Start of Text provided

Fox is comparing a to c, completely ignoring b. I am saying that that is a pointless comparison.

Let's just end this by SpiritualLefty

I can only assume you are being intentionally obtuse. I have repeatedly pointed out that your initial claim was a completely meaningless fact, and your only reply has been to reiterate it, or supply evidence that it is a fact. I don't dispute that it is a fact that democrats have proposed spending bills that have been killed. I dispute that any conclusions can be drawn from that, unless you also bring killed Republican spending bills into the equation as well.

Unless you believe that NO Republican-sponsored spending bills have been killed, which is absurd, then there is no other conclusion than that FOX news is being imbalanced in its analysis.

If you honestly believe that every bit of pork proposed by Republicans is being approved just because it is proposed by a Republican, then you should be screaming at the top of your lungs to get the Republicans out of power. Talk about fiscal irresponsibility!

on dead bills

which was my meaningful point

Like Haley's Comet by David Hinz

He reappears ebout every 6 hrs, posts a comment and disappears again!

Meaningful? by SpiritualLefty

Money was not spent on killed Republican bills, either! So how is any of this meaningful?

If your whole point is that money is not spent on killed bills, that would fall more into the category of "obvious" rather than "meaningful."

You haven't said anything at all about killed Republican bills, which means you are either ignoring them (thereby not being "fair and balanced") or you believe there are none (in which case see above - the Republicans are being incredibly fiscally irresponsible).

I have said much about republican killed bills in this thread in replies to you. But let us rejoice that you have comprhended part of what I wrote and  recognized at least one  obviopus fact. The truth will set you free

from liberalism!

End of Text provided
Start of Raw data

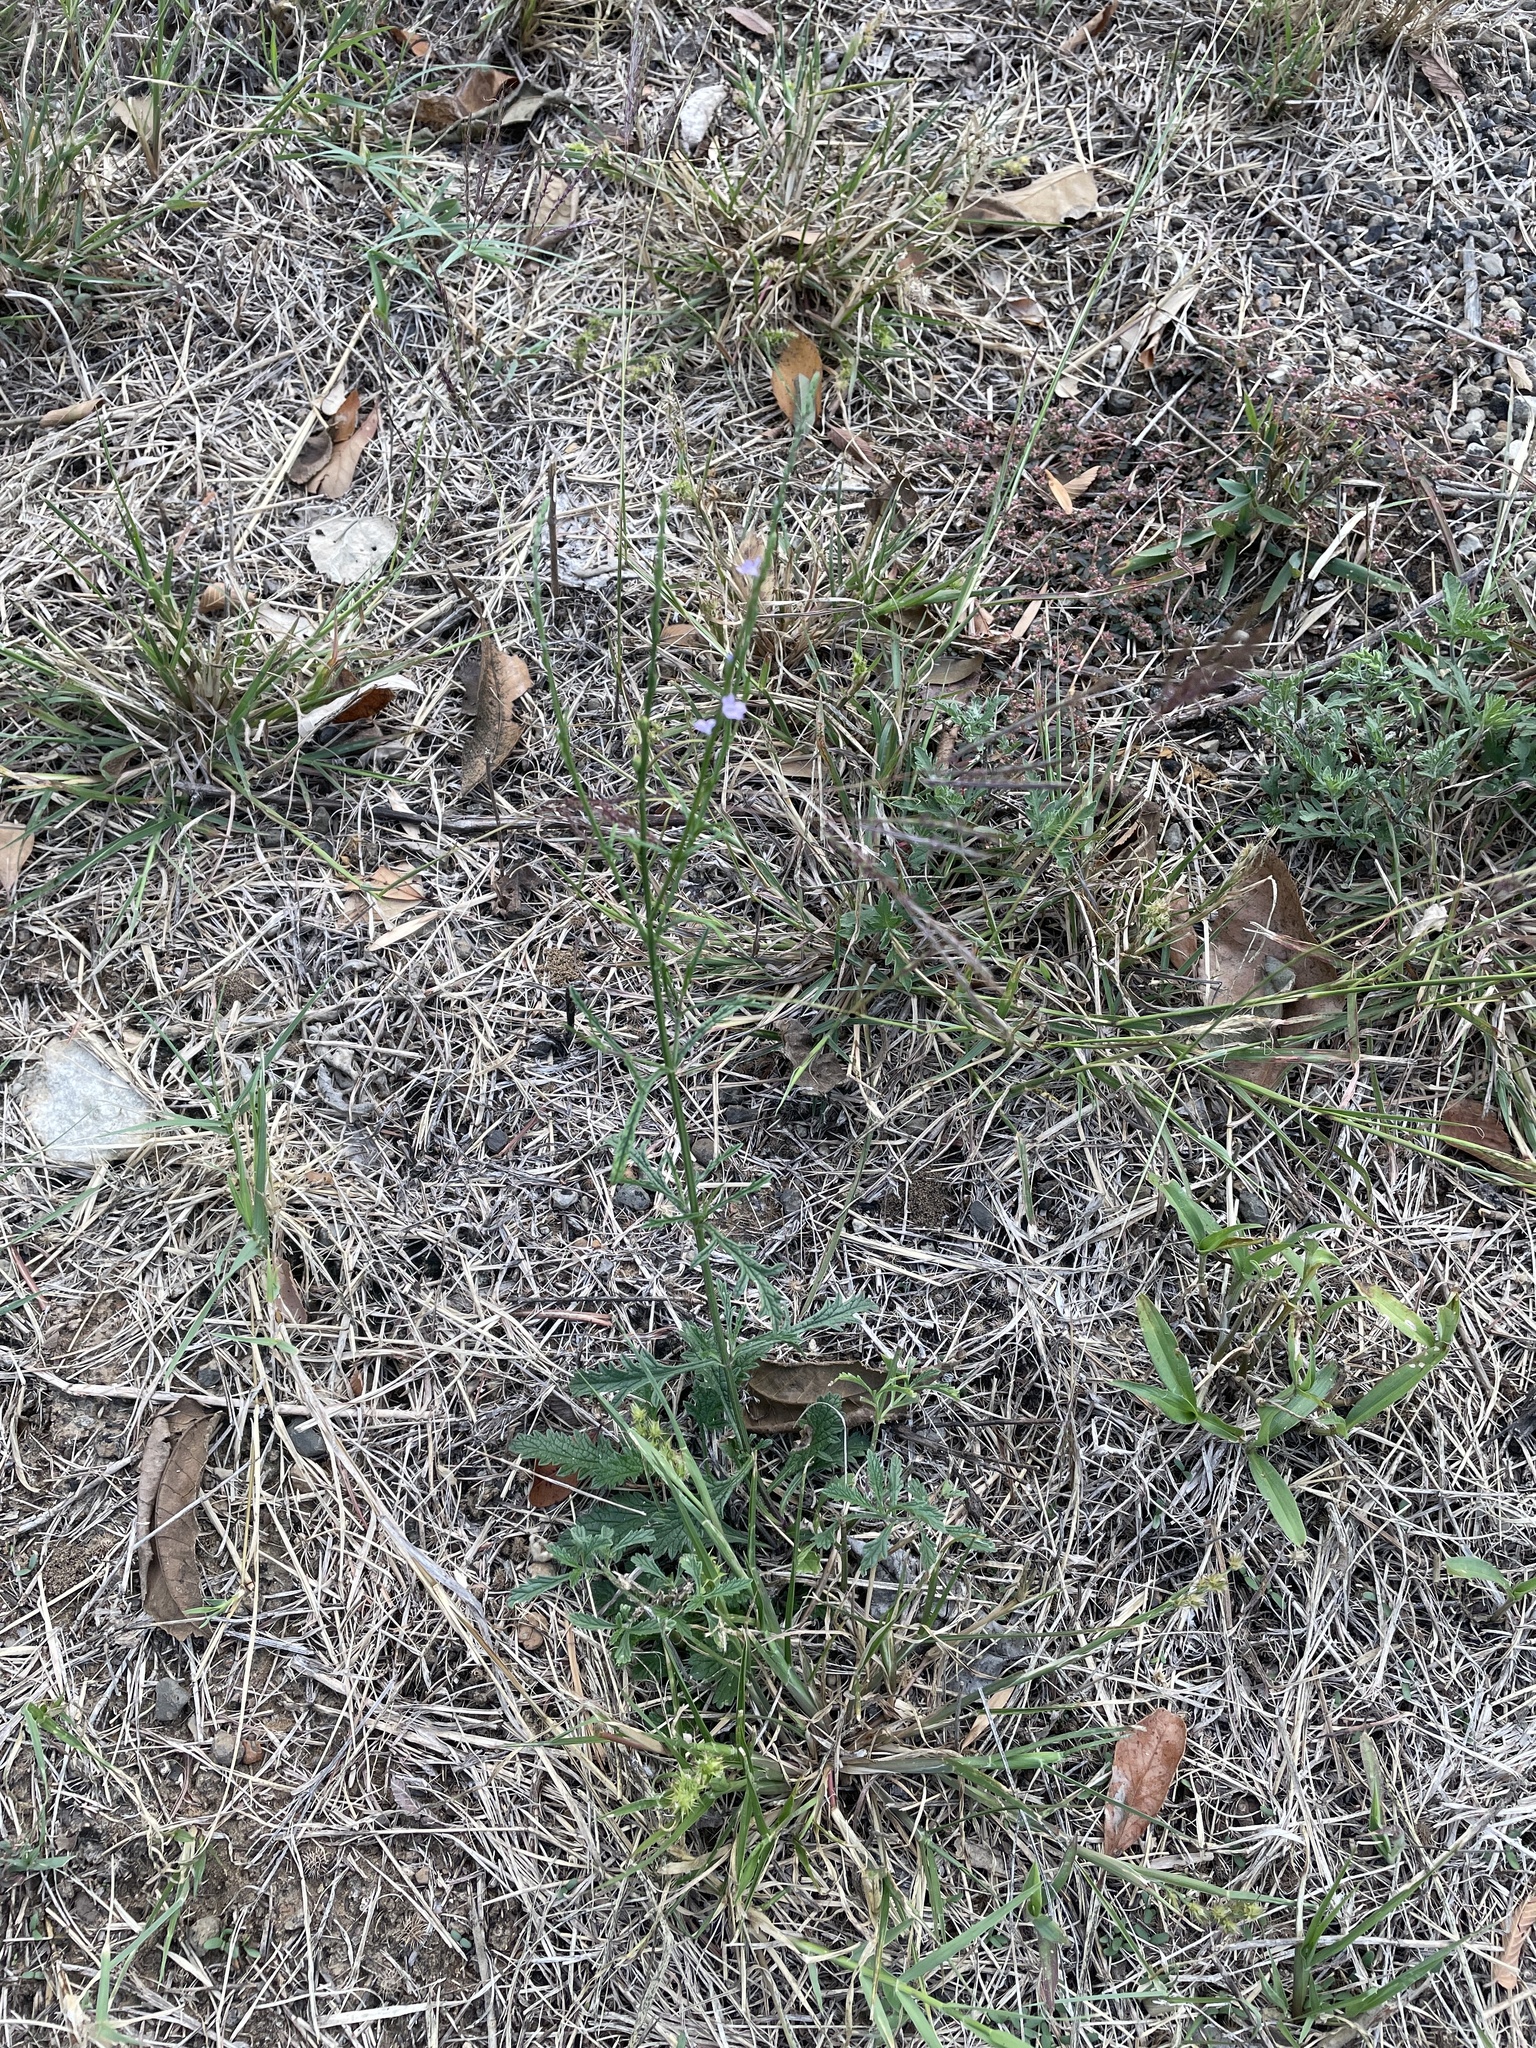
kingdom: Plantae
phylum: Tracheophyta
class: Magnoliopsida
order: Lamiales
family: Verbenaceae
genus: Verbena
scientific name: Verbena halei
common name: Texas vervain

End of Raw data

■ Your tasks
1. Answer these questions about the discussion thread on killed spending bills:
(a) Which news outlet does SpiritualLefty accuse of being imbalanced in its analysis?
(b) Who wrote the post titled "Like Haley's Comet"?
(c) According to the post titled "Meaningful?", money was not spent on which bills?
2. Write out the part of the discussion thread on killed spending bills starting at "Fox is comparing" and ending at "equation as well.".
3. Write what comes next in the discussion thread on killed spending bills, picking up after its final line.

■ Per-task outputs
1.
(a) FOX news
(b) David Hinz
(c) Killed Republican bills

2.
Fox is comparing a to c, completely ignoring b. I am saying that that is a pointless comparison.

Let's just end this by SpiritualLefty

I can only assume you are being intentionally obtuse. I have repeatedly pointed out that your initial claim was a completely meaningless fact, and your only reply has been to reiterate it, or supply evidence that it is a fact. I don't dispute that it is a fact that democrats have proposed spending bills that have been killed. I dispute that any conclusions can be drawn from that, unless you also bring killed Republican spending bills into the equation as well.

3.
let us focus on the positive just now

rejoice

celebrate

more later

think about it DAH by gamecock

Most cock fights are late at night out in the country, in which the winner is usually pretty banged up,

then us roosters have to wake the world up in the morning, after which

it takes up to 6 hours for the hens to nurse our wounds!!

gameCOCK-a-DOODLE-DO!!!

LOL by David Hinz

I realized after I posted...not you, HIM!

But, I like your answer too!

Yawn by SpiritualLefty

I have said much about republican killed bills in this thread in replies to you.

In fact you have said nothing whatsoever about Republican bills, killed or not. You haven't said "much" about anything.

If you are truly ecstatic over making an obvious point, I'm happy for you. However, I didn't just "recognize the obvious," I realized that you had nothing to say that wasn't obvious. Or meaningful.

with half your brain tied behind your back--just to make it fair!

Not sure but by tegunder

is your belief that the Bush tax cuts put us on the optimum point?

If so, how did you come to that conclusion?

Am sure by rolltide

Because the treasury department is seeing a massive surge in income.  Is there another indicator I should be on the lookout for?  Seriously, how many times does this need to be rehashed?

Reality Check by Tully

Gross federal debt has increased under EVERY administration since (and including) Kennedy. Not a single one of those presidents finished their term(s) with lower gross national debt than they began their term(s) with.

Gross federal spending has increased every single year since 1965. The only years in that range in which discretionary spending fell slightly or stayed static were 1969, 1992, and 1996. The only year in which entitlement (non-discretionary) spending fell or stayed static was 1984.

Those bios weren't even biased. You had one person being a Clinton appointee.... is that the smoking gun? This is a credible source that does tend to lean slightly left but is still very respected. How about you disprove them as economists instead retreating to the tired line of "they're liberal!"

This site has them leaning slightly left:

http://www.capitalresearch.org/search/orgdisplay.asp?org=CBP100

but still listed as a reputable source.